Construction Safety Risk Modeling and Simulation

Journal Article

Abstract

By building on a genetic‐inspired attribute‐based conceptual framework for safety risk analysis, we propose a novel approach to define, model, and simulate univariate and bivariate construction safety risk at the situational level. Our fully data‐driven techniques provide construction practitioners and academicians with an easy and automated way of getting valuable empirical insights from attribute‐based data extracted from unstructured textual injury reports. By applying our methodology on a data set of 814 injury reports, we first show the frequency‐magnitude distribution of construction safety risk to be very similar to that of many natural phenomena such as precipitation or earthquakes. Motivated by this observation, and drawing on state‐of‐the‐art techniques in hydroclimatology and insurance, we then introduce univariate and bivariate nonparametric stochastic safety risk generators based on kernel density estimators and copulas.
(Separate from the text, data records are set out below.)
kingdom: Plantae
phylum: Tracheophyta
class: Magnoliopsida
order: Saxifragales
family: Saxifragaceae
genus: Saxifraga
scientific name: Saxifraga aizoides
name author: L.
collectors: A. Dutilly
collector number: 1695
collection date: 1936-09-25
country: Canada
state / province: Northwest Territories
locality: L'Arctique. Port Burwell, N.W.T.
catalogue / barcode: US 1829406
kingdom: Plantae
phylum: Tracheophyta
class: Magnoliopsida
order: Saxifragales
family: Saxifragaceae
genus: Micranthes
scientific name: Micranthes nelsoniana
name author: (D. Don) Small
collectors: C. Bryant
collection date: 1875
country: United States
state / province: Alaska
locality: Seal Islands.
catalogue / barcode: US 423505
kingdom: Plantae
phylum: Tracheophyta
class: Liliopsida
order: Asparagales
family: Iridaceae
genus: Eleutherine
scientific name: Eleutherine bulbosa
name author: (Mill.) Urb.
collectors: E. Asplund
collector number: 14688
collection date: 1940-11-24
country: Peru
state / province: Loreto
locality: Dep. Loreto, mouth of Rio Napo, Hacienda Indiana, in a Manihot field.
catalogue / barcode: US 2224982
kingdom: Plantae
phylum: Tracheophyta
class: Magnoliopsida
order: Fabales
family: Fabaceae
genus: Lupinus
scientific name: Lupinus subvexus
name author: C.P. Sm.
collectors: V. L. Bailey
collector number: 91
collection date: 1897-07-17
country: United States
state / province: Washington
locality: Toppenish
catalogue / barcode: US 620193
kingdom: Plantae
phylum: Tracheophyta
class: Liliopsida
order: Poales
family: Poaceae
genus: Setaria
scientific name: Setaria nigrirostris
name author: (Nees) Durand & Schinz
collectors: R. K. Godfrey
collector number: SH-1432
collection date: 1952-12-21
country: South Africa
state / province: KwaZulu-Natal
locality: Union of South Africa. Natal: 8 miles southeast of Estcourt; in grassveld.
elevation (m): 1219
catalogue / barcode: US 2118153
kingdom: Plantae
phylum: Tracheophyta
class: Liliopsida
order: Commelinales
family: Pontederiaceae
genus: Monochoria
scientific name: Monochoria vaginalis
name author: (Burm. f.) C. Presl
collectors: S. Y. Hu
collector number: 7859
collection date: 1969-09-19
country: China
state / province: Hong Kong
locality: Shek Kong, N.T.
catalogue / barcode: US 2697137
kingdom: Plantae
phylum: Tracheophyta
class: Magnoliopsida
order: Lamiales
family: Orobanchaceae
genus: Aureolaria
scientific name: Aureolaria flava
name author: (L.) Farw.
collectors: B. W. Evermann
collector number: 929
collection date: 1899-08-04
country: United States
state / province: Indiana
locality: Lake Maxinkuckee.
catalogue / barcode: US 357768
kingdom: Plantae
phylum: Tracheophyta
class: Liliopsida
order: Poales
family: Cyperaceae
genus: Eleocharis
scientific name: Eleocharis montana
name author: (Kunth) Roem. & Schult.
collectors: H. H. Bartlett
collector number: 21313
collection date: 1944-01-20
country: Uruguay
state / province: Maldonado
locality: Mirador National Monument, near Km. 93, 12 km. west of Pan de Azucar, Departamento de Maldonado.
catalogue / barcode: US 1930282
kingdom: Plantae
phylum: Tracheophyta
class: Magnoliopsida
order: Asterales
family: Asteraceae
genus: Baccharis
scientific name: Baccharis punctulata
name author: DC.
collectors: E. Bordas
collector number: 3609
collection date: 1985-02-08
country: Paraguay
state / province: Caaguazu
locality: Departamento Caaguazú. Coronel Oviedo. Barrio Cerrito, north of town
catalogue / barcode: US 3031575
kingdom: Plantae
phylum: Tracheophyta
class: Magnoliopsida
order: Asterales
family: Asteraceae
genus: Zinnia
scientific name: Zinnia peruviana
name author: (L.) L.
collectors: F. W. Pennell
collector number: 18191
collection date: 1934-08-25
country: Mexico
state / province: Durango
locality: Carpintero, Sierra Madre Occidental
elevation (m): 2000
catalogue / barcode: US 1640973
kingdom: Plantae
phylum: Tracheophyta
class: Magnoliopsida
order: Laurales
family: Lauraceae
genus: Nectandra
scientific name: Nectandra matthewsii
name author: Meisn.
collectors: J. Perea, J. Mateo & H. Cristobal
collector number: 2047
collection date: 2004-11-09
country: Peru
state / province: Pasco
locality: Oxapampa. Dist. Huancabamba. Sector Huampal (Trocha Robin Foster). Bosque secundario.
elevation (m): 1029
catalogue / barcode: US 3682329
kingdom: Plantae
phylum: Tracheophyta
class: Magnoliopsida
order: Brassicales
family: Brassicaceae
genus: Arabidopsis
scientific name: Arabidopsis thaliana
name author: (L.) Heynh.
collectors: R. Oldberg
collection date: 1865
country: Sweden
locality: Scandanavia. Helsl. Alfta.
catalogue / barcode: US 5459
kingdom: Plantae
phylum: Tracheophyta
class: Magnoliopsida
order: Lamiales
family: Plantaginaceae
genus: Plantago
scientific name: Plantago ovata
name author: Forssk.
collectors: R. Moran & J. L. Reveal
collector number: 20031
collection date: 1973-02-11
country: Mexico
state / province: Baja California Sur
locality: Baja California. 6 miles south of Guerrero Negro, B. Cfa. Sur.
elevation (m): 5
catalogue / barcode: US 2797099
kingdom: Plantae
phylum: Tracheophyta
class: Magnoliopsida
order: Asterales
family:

These generators enable the user to produce large numbers of synthetic safety risk values faithful to the original data, allowing safety‐related decision making under uncertainty to be grounded on extensive empirical evidence. One of the implications of our study is that like natural phenomena, construction safety may benefit from being studied quantitatively by leveraging empirical data rather than strictly being approached through a managerial perspective using subjective data, which is the current industry standard. Finally, a side but interesting finding is that in our data set, attributes related to high energy levels (e.g., machinery, hazardous substance) and to human error (e.g., improper security of tools) emerge as strong risk shapers.